I went to Specsavers the other day, and after some tests the optician told me I was slowly going blind.
I never saw that coming.

Wordplay Joke

My friends wife has finally left him due to our mutual obsession with Cliff Richard.
Congratulations.

Wordplay Joke

Inquest into gary speeds death opened and adjourned
No noose is good noose

Wordplay Joke

Was in a maths exam yesterday and this nerd next to me got an erection.

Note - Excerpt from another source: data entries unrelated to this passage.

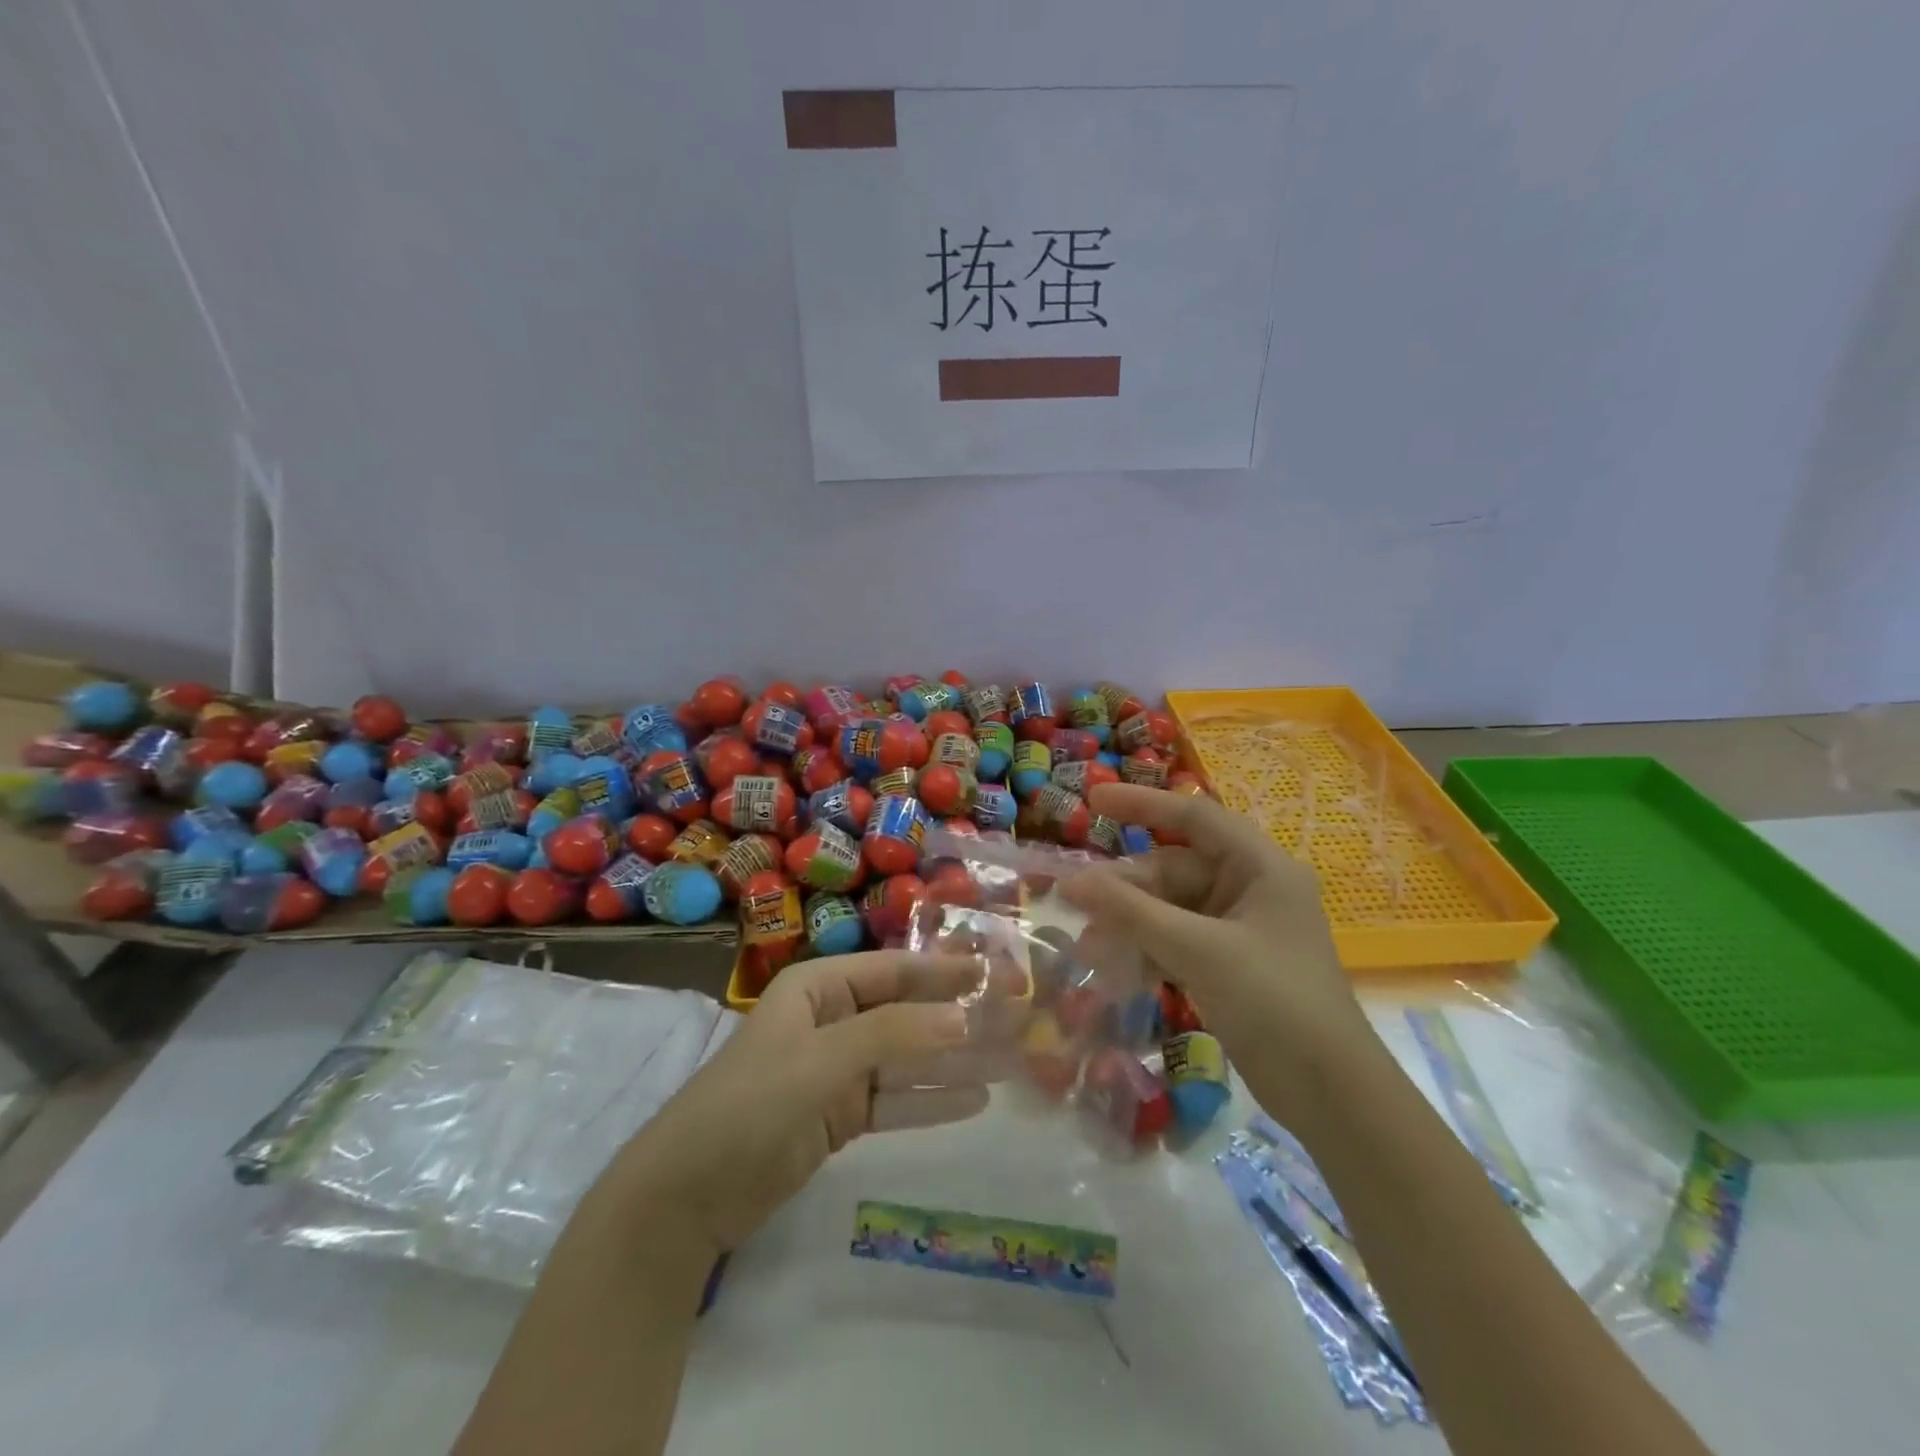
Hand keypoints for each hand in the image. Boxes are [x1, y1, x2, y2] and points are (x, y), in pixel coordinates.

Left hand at [611, 950, 989, 1258]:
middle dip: (955, 1014)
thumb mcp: (821, 1061)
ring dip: (952, 1060)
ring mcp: (835, 1071)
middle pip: (904, 1012)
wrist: (684, 1198)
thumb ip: (893, 1035)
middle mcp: (830, 1021)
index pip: (892, 970)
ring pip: (905, 1058)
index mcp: (817, 988)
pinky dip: (930, 1100)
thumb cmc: (750, 1106)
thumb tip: (962, 1016)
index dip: (942, 969)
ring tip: (1007, 1059)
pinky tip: (974, 1100)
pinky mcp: (838, 1117)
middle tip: (1013, 1015)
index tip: (992, 971)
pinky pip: (894, 1101)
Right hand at [1062, 783, 1377, 1119]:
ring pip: (1169, 909)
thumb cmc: (1273, 1001)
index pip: (1194, 818)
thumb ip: (1131, 912)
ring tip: (1089, 947)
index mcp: (1260, 867)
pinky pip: (1175, 940)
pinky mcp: (1227, 964)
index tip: (1092, 798)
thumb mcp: (1198, 950)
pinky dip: (1146, 950)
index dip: (1142, 804)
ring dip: (1130, 924)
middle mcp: (1249, 889)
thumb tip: (1070, 882)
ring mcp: (1238, 929)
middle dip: (1126, 888)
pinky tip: (1115, 969)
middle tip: (1077, 904)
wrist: (1330, 1094)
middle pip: (1174, 870)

He saw an acute angle

Wordplay Joke

since I became paralysed I cant stand to shower.

Wordplay Joke

I took my wife to watch Celtic play Atletico Madrid tonight, but she kept moaning about how she didn't like their striker.
Foul cow.

Wordplay Joke

On this day in 1877, Thomas Edison demonstrates his phonograph for the first time.
It soon becomes a record.

Wordplay Joke

I was in London today and saw a taxi full of zit ridden youths...
It was an acne carriage.

Wordplay Joke

You know if you were to second guess your decision to book time to visit a Native American community,
that would be a reservation reservation reservation

Wordplay Joke

A new Chinese restaurant had just opened so I thought I would try their beef in oyster sauce.
It tasted nice, but then I found a severed finger in it.
I looked at the menu again, 'made using authentic Chinese workers'.
Suddenly I wasn't as hungry.

Wordplay Joke

How do you make a prisoner laugh?
Tell him an inside joke.

Wordplay Joke

With the best will in the world , I will inherit 300 Billion

Wordplay Joke

I'm dating this fit bird at the moment.
She may be ninety eight but she can run a marathon.

Wordplay Joke

My son and daughter were arguing over who's turn it was to play with the spirograph, but it was going nowhere.
They just kept going round in circles.

Wordplay Joke

German mathematicians think about sechs every 10 seconds.

Wordplay Joke

I went to the opticians today.
It was a real eye opening experience.

Wordplay Joke

My mate was pulling some bird for ages last night.
Until he got to the top of the hill.

Wordplay Joke

French baths are the bain of my life.

Wordplay Joke

Just got overtaken by a McVities lorry...
That takes the biscuit.

Wordplay Joke

I have real trouble remembering the 25th letter of the alphabet.
I dont know why.

Wordplay Joke

I got caught match-fixing last night.
It was either that or run them under the tap and use a lighter.

Wordplay Joke

To save on postage by making your parcel lighter, send it through lamp post.

Wordplay Joke

Oxymoron: A spot cream for Big Brother contestants.

Wordplay Joke

My favourite pick-up line is "Hey baby, I've got a truck."

Wordplay Joke

Last night I saw some band do their performance on ice without falling once.
Think they're called Slipnot or something.